## ASSIGNMENT:
Retype every line of text in the records below without alteration, omitting the pictures.

## Dataset items:
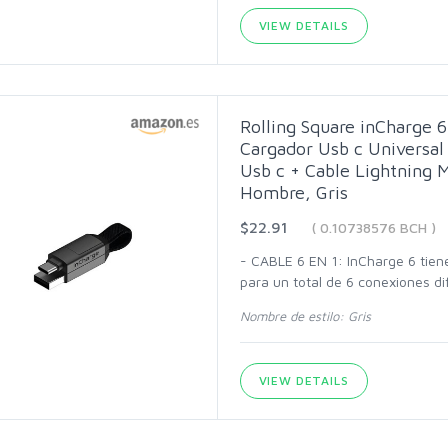
VIEW DETAILS
Rolling Square inCharge 6
Cargador Usb c Universal 
Usb c + Cable Lightning 
Hombre, Gris
$22.91
( 0.10738576 BCH )
- CABLE 6 EN 1: InCharge 6 tiene
para un total de 6 conexiones d
Nombre de estilo: Gris
VIEW DETAILS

## ANSWER TO THIS TASK:
VIEW DETAILS
Rolling Square inCharge 6
Cargador Usb c Universal 
Usb c + Cable Lightning 
Hombre, Gris
$22.91
( 0.10738576 BCH )
- CABLE 6 EN 1: InCharge 6 tiene
para un total de 6 conexiones d
Nombre de estilo: Gris
VIEW DETAILS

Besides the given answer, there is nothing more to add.